Active Directory Home Lab — Windows Server 2022
Overview
Built a Windows Server 2022 domain controller from scratch and designed an enterprise-scale Active Directory structure with multi-region OUs, departmental access groupings, and least-privilege object organization. Configured AD DS and DNS roles, provisioned users, security groups, and computer objects across USA, Europe, and Asia regions, and verified the full domain configuration via PowerShell and Server Manager.
Objective
Deploy a functional Windows domain and implement a scalable OU structure that enforces least-privilege access control across enterprise user, group, and computer objects.
Tools Used
- Windows Server 2022
- Active Directory Domain Services (AD DS)
- DNS Server role
- Active Directory Users and Computers (ADUC)
- PowerShell
- Server Manager
What I Did
- Installed Windows Server 2022 and promoted it to Domain Controller with AD DS and DNS roles
- Renamed the server to
LAB-DC01and verified hostname via PowerShell - Designed a three-region OU hierarchy: USA, Europe, Asia
- Created departmental sub-OUs within each region: IT, HR, Accounting, Sales, Management
- Provisioned user accounts and security groups organized by department
- Created computer and server objects using an enterprise-consistent naming convention
- Confirmed all roles active and healthy through Server Manager dashboards
Evidence / Findings
Domain Controller promotion confirmed
Server Manager confirms AD DS and DNS roles installed and running on LAB-DC01.
Multi-region OU structure
ADUC view showing USA, Europe, and Asia OUs with departmental sub-OUs nested within each region.
Users and security groups
User accounts and security groups populated per department, structured for role-based access control.
Computer objects
Computer objects created with a consistent naming convention across regions.
DNS role confirmation
DNS Server role confirmed active — domain name resolution operational.
Hostname verification
PowerShell output confirming server hostname matches the domain controller designation.
Outcome / Recommendations
The domain is fully functional and structured for least-privilege administration.
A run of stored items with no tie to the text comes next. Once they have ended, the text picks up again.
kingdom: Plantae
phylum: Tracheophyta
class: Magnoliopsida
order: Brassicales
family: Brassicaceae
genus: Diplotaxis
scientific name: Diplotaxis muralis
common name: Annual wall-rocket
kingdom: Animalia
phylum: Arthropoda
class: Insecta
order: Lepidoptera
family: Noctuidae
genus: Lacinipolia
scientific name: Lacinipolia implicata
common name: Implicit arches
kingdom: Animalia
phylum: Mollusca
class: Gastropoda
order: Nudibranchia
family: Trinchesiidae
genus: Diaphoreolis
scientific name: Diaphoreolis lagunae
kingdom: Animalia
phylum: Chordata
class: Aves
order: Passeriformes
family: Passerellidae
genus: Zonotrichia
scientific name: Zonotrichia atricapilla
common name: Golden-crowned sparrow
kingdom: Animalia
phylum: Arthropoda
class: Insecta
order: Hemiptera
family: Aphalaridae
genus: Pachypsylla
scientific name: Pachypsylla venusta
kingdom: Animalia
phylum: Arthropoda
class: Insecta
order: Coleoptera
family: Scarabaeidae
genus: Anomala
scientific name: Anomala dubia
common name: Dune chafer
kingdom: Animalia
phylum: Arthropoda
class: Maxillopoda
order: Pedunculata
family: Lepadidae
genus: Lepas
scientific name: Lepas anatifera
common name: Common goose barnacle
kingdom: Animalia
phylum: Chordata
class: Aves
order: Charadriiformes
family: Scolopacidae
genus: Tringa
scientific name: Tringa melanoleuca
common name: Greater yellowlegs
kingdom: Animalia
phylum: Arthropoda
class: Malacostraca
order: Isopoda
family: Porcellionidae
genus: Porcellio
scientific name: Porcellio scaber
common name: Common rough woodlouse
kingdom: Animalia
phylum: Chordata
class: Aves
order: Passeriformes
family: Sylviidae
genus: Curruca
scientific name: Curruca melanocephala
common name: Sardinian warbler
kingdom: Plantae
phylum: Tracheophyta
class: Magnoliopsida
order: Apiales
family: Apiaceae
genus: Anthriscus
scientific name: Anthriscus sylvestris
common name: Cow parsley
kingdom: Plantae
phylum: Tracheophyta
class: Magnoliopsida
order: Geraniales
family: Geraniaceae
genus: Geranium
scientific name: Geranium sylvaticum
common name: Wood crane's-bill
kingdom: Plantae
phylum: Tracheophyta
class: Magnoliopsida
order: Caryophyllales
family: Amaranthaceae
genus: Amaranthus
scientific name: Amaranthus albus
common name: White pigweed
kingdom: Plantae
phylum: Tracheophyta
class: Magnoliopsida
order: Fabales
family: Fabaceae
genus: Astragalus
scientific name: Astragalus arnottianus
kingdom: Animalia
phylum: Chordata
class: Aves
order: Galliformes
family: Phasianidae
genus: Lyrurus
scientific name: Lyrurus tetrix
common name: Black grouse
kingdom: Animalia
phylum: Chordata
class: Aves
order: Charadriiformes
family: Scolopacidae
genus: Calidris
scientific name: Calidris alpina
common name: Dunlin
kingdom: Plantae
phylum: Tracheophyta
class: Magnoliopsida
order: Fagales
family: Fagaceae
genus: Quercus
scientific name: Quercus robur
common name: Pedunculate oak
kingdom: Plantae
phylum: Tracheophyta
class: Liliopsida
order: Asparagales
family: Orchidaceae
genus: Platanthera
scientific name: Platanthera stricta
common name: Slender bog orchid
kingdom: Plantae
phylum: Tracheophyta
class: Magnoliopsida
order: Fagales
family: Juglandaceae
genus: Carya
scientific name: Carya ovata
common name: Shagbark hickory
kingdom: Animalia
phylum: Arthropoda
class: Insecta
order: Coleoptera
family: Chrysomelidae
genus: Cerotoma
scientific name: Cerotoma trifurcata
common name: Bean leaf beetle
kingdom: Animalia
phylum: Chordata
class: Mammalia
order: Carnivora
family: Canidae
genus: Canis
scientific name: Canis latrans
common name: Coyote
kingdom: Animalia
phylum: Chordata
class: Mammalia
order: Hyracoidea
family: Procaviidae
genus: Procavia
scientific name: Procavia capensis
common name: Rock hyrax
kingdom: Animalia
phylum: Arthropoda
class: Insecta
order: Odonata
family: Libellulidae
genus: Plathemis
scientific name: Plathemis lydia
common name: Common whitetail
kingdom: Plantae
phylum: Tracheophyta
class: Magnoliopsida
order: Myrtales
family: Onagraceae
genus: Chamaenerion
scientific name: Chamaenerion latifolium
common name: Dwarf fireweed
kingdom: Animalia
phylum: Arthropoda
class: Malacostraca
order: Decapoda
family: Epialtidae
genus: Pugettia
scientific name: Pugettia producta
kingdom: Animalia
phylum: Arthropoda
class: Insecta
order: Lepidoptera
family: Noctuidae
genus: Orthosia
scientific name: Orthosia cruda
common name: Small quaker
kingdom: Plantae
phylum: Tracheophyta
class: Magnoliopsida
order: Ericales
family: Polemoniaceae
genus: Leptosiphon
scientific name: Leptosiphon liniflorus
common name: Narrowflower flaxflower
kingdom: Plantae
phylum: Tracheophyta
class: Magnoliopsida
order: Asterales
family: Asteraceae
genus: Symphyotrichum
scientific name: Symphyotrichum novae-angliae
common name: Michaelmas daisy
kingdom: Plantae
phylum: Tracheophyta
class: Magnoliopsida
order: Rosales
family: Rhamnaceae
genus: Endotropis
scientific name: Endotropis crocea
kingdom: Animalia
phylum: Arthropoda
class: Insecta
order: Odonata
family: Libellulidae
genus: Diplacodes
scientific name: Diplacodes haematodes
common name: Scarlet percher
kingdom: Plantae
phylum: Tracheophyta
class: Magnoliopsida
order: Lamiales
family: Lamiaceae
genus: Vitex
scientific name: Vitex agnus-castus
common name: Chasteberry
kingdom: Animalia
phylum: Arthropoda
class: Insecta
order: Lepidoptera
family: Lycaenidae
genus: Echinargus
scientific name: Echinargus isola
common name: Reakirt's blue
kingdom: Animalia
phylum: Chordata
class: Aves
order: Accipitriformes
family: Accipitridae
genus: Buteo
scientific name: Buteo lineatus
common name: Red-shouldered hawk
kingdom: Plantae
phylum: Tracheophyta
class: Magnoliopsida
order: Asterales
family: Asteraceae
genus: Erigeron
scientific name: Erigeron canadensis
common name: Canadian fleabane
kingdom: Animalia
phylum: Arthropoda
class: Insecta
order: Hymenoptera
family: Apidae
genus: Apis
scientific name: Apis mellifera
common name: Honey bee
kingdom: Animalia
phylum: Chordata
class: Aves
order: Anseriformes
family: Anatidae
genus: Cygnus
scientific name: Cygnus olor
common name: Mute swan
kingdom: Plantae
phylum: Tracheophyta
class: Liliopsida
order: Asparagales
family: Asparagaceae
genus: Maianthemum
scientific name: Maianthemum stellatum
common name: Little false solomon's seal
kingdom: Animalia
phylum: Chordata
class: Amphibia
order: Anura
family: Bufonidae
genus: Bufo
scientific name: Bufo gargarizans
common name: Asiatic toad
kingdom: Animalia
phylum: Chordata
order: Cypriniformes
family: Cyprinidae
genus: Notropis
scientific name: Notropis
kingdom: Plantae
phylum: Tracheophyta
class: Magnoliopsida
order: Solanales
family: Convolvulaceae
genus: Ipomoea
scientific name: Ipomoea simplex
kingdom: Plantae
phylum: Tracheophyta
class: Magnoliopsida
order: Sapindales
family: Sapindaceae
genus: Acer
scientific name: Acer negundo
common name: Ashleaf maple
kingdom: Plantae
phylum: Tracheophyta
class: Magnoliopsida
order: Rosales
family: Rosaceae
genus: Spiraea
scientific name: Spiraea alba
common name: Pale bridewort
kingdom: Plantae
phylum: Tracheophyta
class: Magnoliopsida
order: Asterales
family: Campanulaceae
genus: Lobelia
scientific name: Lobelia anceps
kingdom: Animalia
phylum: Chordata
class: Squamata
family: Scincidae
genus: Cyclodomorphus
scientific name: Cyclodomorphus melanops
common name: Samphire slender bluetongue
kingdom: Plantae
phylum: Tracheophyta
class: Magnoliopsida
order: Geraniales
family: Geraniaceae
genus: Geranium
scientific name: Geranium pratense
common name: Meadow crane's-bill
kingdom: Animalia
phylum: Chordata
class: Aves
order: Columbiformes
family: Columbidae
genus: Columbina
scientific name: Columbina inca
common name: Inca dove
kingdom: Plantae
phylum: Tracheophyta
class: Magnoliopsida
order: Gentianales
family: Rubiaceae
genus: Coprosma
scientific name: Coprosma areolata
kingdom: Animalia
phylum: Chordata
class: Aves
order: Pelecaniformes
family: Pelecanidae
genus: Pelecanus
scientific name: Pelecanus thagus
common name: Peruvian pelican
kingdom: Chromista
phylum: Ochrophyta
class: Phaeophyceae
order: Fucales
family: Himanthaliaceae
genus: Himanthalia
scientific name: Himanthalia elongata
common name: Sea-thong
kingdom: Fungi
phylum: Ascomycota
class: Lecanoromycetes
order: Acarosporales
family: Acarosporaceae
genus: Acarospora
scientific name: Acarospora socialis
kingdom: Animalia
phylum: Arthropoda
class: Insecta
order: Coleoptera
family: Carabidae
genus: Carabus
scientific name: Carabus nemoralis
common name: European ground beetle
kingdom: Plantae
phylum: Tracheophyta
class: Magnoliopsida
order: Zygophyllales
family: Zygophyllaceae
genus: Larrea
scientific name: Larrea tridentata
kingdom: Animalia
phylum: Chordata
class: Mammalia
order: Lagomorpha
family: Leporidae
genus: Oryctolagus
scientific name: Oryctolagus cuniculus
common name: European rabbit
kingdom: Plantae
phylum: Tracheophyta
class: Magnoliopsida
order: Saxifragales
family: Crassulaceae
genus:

The OU hierarchy isolates administrative scope by region and department, enabling Group Policy Objects (GPOs) to be applied at a granular level without over-permissioning. Next steps would include implementing GPOs for password policy enforcement, account lockout thresholds, and privileged account restrictions — controls directly relevant to reducing lateral movement and privilege escalation risk in enterprise environments.